Las autoridades australianas advirtieron hoy a las comunidades en los estados del este devastados por los incendios que fortalezcan las defensas contra elfuego, en medio de pronósticos de temperaturas elevadas y fuertes vientos, en una jornada en la que la capital estaba cubierta de humo.

Los incendios forestales han dejado 33 personas y unos mil millones de animales muertos desde septiembre, mientras que 2 mil 500 casas y un área del tamaño de Grecia han sido destruidas.

Los bomberos han aprovechado varios días de clima frío y húmedo para tratar de controlar más de 100 incendios que aún arden antes de que las temperaturas aumenten nuevamente.

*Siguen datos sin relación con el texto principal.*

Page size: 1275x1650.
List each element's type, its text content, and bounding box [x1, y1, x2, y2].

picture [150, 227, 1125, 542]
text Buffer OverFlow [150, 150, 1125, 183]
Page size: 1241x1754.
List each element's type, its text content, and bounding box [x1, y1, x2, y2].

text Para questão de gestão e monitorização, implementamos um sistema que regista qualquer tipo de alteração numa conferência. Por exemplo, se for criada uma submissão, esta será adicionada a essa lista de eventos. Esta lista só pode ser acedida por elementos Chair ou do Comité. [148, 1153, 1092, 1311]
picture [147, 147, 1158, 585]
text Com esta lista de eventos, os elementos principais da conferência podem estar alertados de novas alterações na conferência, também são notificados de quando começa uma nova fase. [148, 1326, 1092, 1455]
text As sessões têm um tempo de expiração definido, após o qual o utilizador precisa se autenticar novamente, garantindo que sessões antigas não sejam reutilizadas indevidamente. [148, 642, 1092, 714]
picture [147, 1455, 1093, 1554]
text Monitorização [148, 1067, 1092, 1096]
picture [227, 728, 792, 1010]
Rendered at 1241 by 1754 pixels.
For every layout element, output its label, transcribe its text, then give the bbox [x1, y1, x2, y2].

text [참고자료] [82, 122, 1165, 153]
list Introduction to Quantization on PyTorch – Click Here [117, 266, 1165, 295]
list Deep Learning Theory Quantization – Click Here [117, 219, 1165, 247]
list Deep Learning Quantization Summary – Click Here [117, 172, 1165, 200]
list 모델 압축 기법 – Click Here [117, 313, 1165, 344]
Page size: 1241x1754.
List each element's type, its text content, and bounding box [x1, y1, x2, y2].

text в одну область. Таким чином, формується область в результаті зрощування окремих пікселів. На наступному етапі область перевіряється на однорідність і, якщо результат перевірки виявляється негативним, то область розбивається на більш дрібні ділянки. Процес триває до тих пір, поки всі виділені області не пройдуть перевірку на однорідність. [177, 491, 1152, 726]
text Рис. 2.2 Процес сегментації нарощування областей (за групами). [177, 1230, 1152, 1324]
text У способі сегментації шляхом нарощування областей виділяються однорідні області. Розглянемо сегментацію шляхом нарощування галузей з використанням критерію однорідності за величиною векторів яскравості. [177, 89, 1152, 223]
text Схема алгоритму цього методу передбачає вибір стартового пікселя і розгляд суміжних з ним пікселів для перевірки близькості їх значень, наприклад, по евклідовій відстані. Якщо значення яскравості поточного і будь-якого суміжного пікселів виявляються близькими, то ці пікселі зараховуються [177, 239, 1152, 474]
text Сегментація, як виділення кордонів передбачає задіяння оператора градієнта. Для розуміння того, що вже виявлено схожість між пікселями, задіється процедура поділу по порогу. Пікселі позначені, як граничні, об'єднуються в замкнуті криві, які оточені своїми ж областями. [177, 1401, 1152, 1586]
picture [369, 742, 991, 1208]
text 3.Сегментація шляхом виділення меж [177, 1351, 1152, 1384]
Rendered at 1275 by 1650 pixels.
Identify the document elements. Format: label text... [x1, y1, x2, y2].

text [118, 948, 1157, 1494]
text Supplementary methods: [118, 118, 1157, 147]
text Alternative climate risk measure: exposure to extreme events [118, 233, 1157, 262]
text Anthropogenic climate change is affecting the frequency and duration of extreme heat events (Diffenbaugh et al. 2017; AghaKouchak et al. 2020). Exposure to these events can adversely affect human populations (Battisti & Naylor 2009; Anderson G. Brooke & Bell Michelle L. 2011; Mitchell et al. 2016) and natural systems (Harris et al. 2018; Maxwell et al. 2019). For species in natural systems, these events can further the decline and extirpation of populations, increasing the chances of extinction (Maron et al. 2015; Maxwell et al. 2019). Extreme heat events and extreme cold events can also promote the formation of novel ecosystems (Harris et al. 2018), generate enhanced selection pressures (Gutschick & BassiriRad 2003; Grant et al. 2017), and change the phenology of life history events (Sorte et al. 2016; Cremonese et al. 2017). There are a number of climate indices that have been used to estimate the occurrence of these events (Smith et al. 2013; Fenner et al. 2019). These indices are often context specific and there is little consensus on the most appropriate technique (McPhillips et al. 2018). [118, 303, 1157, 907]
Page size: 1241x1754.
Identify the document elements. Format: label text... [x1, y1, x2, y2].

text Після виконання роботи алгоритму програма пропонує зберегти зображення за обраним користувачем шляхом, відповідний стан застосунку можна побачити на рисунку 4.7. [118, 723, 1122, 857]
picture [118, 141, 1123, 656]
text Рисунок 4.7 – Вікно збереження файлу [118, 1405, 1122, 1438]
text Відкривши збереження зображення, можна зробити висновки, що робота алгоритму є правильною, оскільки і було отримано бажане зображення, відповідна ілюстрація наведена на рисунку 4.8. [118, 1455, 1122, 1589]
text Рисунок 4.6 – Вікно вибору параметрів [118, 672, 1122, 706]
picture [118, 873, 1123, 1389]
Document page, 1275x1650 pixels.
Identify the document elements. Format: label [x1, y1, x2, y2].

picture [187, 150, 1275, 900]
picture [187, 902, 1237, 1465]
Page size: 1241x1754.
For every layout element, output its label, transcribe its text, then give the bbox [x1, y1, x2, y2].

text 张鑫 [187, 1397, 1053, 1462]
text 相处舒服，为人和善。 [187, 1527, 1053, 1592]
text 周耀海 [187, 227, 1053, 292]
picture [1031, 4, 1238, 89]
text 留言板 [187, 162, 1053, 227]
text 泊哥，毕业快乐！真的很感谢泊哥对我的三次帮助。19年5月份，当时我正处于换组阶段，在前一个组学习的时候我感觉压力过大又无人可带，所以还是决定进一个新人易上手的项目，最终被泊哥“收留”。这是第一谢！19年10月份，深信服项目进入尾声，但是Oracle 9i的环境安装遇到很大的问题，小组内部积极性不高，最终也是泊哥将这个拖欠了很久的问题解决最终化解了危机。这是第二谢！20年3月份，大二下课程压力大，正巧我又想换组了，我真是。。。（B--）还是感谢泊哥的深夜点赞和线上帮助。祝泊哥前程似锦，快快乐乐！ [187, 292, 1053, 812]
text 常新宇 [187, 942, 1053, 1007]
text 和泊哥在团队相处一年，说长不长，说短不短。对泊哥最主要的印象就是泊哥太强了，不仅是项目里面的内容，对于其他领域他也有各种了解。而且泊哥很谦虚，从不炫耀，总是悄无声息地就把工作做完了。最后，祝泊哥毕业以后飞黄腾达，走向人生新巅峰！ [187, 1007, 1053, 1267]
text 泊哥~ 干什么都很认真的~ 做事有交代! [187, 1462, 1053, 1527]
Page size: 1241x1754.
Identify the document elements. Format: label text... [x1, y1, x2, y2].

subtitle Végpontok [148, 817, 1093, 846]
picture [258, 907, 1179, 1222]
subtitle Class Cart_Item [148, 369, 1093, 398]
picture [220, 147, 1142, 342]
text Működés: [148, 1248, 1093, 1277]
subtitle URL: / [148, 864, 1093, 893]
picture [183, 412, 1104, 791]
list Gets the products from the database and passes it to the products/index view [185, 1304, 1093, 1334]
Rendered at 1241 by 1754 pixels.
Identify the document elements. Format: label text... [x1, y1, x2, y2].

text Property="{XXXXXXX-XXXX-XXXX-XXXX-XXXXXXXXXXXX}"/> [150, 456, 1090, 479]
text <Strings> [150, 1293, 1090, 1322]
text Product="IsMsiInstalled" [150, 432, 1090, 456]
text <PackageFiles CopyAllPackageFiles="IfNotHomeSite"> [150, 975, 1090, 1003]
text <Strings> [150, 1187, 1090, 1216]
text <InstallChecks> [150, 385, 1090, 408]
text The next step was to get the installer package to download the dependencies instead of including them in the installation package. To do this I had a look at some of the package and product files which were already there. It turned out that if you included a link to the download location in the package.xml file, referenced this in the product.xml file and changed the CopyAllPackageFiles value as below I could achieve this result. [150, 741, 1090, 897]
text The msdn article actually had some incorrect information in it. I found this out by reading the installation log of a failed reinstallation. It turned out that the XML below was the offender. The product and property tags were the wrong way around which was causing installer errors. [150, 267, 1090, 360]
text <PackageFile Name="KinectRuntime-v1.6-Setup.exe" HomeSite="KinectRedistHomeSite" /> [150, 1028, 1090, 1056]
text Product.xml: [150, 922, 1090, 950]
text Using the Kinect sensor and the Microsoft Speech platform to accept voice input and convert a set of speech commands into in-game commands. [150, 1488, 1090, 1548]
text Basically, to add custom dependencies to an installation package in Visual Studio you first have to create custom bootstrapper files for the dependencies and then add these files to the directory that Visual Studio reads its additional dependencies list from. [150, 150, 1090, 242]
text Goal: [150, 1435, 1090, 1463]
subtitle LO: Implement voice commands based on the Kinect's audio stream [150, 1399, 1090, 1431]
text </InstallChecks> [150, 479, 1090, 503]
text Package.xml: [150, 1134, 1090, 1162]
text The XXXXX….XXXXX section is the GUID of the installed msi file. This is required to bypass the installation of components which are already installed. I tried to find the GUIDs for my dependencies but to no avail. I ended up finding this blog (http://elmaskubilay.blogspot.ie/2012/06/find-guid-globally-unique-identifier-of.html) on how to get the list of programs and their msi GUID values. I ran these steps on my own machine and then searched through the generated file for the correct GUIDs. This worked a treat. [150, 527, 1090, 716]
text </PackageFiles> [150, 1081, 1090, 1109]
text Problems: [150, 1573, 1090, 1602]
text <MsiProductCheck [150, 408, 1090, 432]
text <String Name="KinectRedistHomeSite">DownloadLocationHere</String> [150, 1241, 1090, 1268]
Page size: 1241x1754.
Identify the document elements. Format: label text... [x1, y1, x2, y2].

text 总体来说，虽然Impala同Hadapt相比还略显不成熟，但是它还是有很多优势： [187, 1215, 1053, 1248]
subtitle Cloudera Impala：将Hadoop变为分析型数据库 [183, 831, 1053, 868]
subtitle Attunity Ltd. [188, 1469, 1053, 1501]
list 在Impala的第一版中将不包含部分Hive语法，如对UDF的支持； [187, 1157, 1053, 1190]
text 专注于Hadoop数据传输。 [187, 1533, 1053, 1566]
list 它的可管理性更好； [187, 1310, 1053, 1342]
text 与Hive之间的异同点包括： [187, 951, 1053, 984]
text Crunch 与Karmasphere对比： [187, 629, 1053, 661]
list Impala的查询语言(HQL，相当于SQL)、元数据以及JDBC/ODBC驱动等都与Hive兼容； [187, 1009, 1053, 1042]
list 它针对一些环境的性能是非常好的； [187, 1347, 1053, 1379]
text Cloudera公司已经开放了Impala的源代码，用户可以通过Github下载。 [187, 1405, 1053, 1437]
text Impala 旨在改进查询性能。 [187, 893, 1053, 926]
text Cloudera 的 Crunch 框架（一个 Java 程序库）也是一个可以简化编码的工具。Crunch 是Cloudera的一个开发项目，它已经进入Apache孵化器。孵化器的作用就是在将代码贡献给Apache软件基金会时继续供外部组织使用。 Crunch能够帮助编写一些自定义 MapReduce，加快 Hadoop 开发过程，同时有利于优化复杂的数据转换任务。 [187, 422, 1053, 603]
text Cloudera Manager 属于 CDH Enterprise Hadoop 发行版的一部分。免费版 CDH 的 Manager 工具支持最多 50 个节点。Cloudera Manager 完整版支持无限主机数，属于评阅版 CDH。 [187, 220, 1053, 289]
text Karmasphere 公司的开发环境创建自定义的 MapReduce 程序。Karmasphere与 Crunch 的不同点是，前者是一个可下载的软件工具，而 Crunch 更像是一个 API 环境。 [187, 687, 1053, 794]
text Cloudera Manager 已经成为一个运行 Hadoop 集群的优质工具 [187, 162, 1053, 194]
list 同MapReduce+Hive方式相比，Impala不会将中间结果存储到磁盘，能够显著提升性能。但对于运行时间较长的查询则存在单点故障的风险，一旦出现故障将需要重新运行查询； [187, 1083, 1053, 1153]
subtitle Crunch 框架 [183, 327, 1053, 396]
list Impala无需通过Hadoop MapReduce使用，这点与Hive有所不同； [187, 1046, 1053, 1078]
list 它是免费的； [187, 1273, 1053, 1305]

Un incendio en un parque nacional al sur de Canberra hizo que los servicios de emergencia advirtieran a los residentes que se mantuvieran alerta, dado que los vientos crecientes podrían provocar incendios en los suburbios.

A la gente que vive en las cercanías del Parque Nacional Namadgi se les informó que era demasiado tarde para irse.

«Los helicópteros y los camiones cisterna están lanzando agua, estableciendo líneas de contención y realizando vigilancia aérea», dijeron los servicios de emergencia de Canberra.

Los vientos de 5 km/h habían alcanzado ráfagas de hasta 40 km/h, dijeron las autoridades, avivando el fuego y empeorando las condiciones.